Kode Eitk Profesional yang dimiliki seorang IT

Kode Eitk Profesional yang dimiliki seorang IT

Kode Eitk Profesional yang dimiliki seorang IT

Setiap bidang profesi memiliki rambu-rambu yang mengatur bagaimana seorang profesional berfikir dan bertindak. Dalam beberapa bidang profesi, seperti kedokteran, jurnalistik, dan hukum, rambu-rambu ini telah disepakati bersama para profesionalnya dan dituangkan ke dalam Kode Etik. Seseorang yang melanggar Kode Etik dinyatakan melakukan malpraktek dan bisa mendapatkan sangsi tergantung kepada kekuatan Kode Etik itu di mata hukum. Sangsi yang dikenakan adalah mulai dari yang paling ringan, yaitu sekedar mendapat sebutan “tidak profesional” sampai pada pencabutan ijin praktek, bahkan hukuman pidana

Sebagai salah satu bidang profesi, Information Technology (IT), diperlukan rambu-rambu atau (norma) yang mengatur bagaimana para IT profesional ini melakukan aktifitasnya. Sejauh ini yang saya ketahui, belum ada Kode Etik yang khusus ditujukan kepada IT Profesional di Indonesia.

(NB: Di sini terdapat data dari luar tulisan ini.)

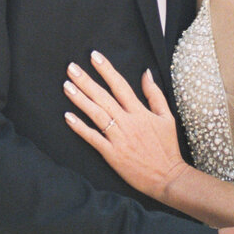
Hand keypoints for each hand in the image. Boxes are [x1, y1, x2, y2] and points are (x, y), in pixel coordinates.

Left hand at [64, 52, 186, 200]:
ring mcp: (118, 138)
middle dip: (86, 81)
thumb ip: (154, 94)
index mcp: (140, 112)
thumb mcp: (166, 117)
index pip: (120, 85)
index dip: (106, 69)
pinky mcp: (111, 154)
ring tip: (66, 86)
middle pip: (103, 97)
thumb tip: (146, 73)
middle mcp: (127, 122)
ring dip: (80, 99)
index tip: (94, 56)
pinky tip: (68, 116)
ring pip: (96, 114)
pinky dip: (79, 127)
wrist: (167, 177)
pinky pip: (92, 138)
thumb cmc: (167, 147)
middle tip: (71, 68)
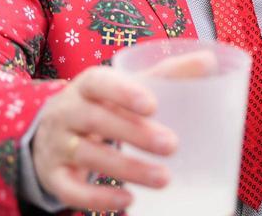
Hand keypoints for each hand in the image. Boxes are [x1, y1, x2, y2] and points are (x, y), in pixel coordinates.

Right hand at [33, 53, 212, 210]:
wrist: (51, 129)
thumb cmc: (104, 103)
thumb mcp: (128, 84)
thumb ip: (167, 73)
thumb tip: (209, 61)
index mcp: (87, 84)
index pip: (100, 83)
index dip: (123, 93)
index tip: (153, 105)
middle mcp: (67, 112)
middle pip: (96, 120)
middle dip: (135, 134)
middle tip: (172, 145)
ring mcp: (57, 145)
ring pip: (88, 156)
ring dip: (127, 169)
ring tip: (164, 179)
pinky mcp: (54, 176)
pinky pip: (71, 189)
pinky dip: (97, 197)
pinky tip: (128, 200)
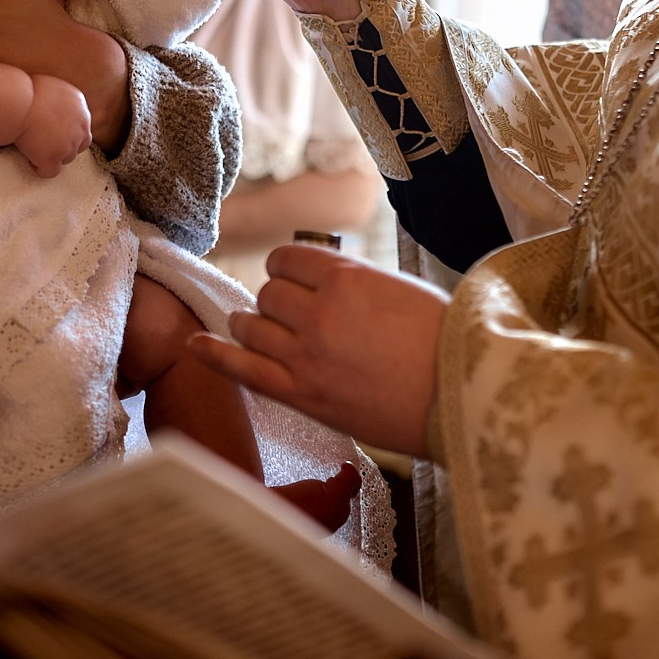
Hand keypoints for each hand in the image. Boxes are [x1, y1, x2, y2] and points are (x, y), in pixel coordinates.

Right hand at [15, 74, 92, 177]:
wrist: (18, 102)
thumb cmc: (26, 90)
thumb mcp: (52, 88)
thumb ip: (61, 101)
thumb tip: (54, 108)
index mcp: (80, 106)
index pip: (82, 127)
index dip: (67, 131)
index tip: (51, 130)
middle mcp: (80, 127)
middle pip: (79, 145)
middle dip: (64, 145)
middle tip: (45, 142)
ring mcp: (68, 145)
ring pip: (66, 159)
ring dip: (53, 156)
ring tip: (35, 150)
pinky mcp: (53, 158)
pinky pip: (50, 171)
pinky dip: (41, 169)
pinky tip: (30, 161)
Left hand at [188, 244, 447, 455]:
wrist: (463, 398)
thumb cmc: (446, 342)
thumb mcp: (401, 290)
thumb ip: (355, 282)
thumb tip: (322, 278)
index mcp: (347, 278)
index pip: (286, 259)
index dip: (287, 269)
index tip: (294, 280)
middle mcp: (319, 312)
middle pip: (267, 294)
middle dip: (276, 302)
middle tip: (295, 317)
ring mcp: (307, 356)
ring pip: (251, 326)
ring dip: (253, 326)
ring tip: (262, 332)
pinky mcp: (304, 396)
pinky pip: (243, 370)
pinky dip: (213, 354)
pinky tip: (194, 344)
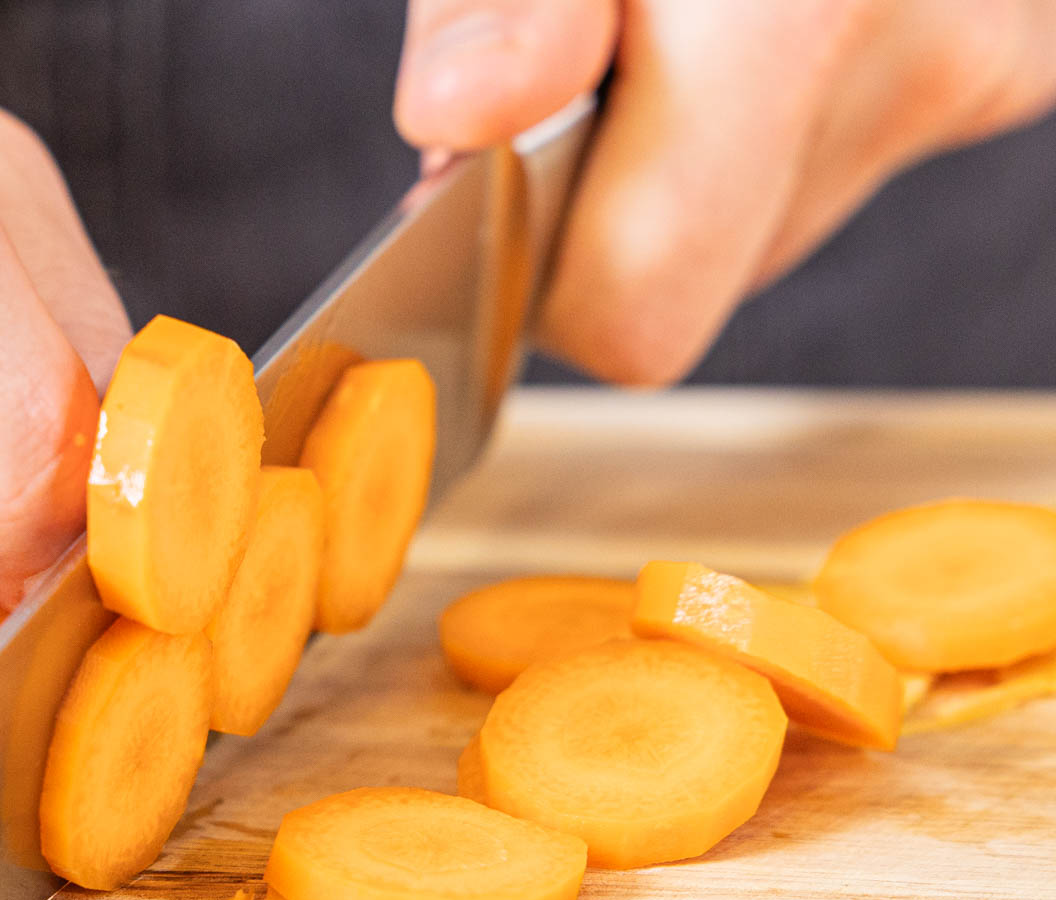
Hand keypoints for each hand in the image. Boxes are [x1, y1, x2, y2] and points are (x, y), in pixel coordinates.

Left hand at [393, 0, 1055, 381]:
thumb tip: (459, 123)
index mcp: (793, 11)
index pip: (635, 311)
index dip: (538, 274)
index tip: (496, 177)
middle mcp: (919, 55)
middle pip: (700, 279)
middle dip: (611, 205)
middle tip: (575, 64)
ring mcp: (975, 66)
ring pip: (763, 226)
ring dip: (682, 155)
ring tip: (673, 17)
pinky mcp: (999, 64)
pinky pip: (825, 161)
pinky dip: (758, 118)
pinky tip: (746, 21)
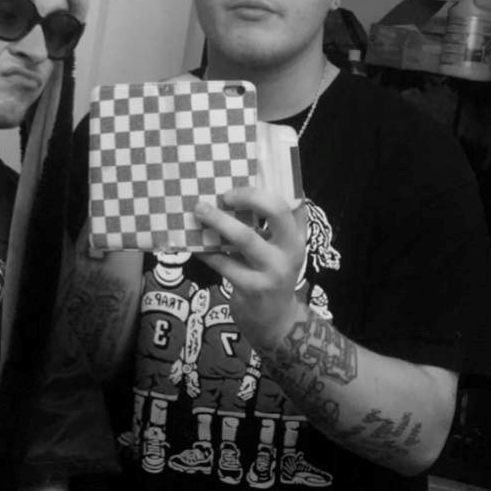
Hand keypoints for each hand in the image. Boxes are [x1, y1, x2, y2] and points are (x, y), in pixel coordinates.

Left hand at [194, 187, 308, 353]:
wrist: (275, 322)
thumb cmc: (271, 275)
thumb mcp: (278, 250)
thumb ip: (267, 227)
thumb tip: (233, 193)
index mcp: (297, 236)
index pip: (295, 202)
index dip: (278, 183)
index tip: (255, 169)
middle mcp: (291, 250)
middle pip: (276, 211)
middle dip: (249, 196)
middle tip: (225, 193)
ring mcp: (273, 270)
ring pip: (245, 237)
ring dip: (219, 221)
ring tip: (199, 209)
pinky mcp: (253, 288)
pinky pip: (224, 263)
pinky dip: (206, 251)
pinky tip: (192, 243)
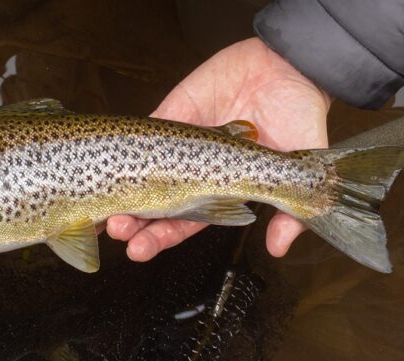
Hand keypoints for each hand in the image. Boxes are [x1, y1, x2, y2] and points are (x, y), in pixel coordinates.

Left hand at [106, 37, 331, 261]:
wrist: (290, 68)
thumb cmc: (297, 118)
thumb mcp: (297, 171)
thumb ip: (290, 213)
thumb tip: (278, 249)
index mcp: (219, 192)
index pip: (182, 224)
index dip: (160, 238)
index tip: (138, 251)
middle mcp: (192, 173)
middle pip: (153, 205)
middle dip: (132, 222)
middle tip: (117, 231)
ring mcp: (177, 145)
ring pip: (140, 173)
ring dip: (120, 190)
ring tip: (105, 207)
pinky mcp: (170, 115)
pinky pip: (144, 132)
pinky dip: (123, 147)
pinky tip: (105, 164)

Kode Etik Software Engineering yang dikeluarkan oleh joint team IEEE Computer Society dan ACM terdiri dari dua bentuk, versi singkat dan versi panjang. Kode Etik ini menekankan agar software engineer (IT profesional) memiliki komitmen yang tinggi untuk menjaga agar profesinya adalah profesi yang bermanfaat bagi masyarakat dan merupakan profesi yang terhormat. Komitmen ini tercermin pada saat seorang software engineer melakukan kegiatannya dalam membangun software, mulai dari melakukan analisa, membuat spesifikasi, membuat design, melakukan coding, testing maupun pemeliharaan software.

Pada setiap kegiatan tersebut, peran software engineer sangat penting, karena ia turut menentukan hasil akhir dari suatu pengembangan system. Dengan kata lain, dia berada dalam posisi untuk berbuat kebaikan atau berbuat yang merugikan orang lain. Untuk itulah pentingnya Kode Etik ini diterapkan oleh setiap individu software engineer.

dilihat dari Kode Etik yang telah disebutkan di atas, ada lima aktor yang perlu diperhatikan antara lain :

  1. Publik
  2. Client
  3. Perusahaan
  4. Rekan Kerja
  5. Diri Sendiri

Dalam prakteknya, seorang profesional IT bisa dihadapkan pada suatu kondisi yang bertolak belakang antara kepentingan satu aktor dengan kepentingan aktor lainnya. Misalnya, situasi di mana antara kepentingan Perusahaan dengan kepentingan Client bertolak belakang. Perusahaan ingin memotong biaya dengan mengurangi fitur-fitur, sedangkan Client ingin terus menambah fitur-fitur.